2. The big data task scheduling method according to claim 1, wherein: in step S1, the priorities of the big data analysis tasks are classified according to their importance in terms of traffic, and the higher the importance, the higher the priority.

3. The big data task scheduling method according to claim 1, wherein: in step S1, the priorities of the big data analysis tasks are classified according to the analysis conclusion, and the higher the importance is, the higher the priority is.

4. The big data task scheduling method according to claim 1, wherein: in step S1, the complexity of each big data analysis task is determined according to the amount of computing resources that need to be occupied in theory when the analysis of each big data analysis task is completed within the same time period, and the greater the amount of computing resources occupied, the higher the complexity.

5. The big data task scheduling method according to claim 1, wherein: in step S1, the complexity of each big data analysis task is determined according to the event complexity, the space complexity, and the total amount of data to be called of the code required for completing the analysis of the big data analysis task.

6. The big data task scheduling method according to claim 1, wherein: and step S2, after all big data tasks in each task group are analyzed, the corresponding allocated computing resources are released and used for analyzing other big data analysis tasks.

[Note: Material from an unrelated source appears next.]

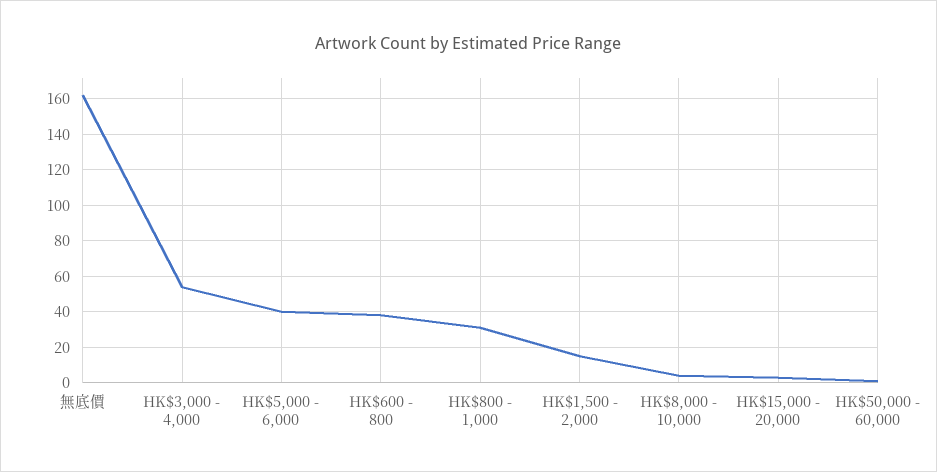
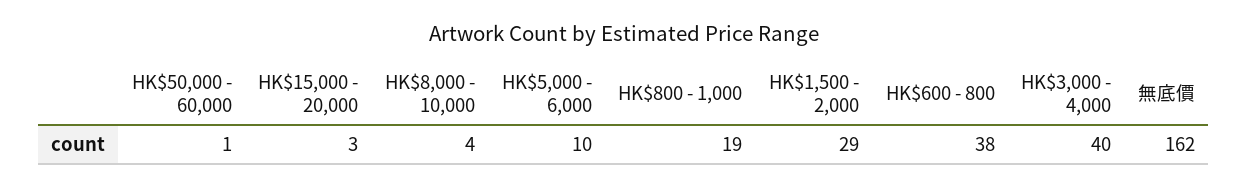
HK$3,000 - 4,000: 55 -> 40
HK$5,000 - 6,000: 40 -> 10
HK$800 - 1,000: 30 -> 19
HK$1,500 - 2,000: 15 -> 29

7. The big data task scheduling method according to claim 1, wherein: in step S2, after analysis of each big data analysis task is completed by using computing resources in the Hadoop computing cluster, the task execution condition is fed back to the task scheduling sub-program, and the task scheduling sub-program performs self-learning according to the task execution condition, so that a new task scheduling sub-program is obtained for subsequent computing resource allocation.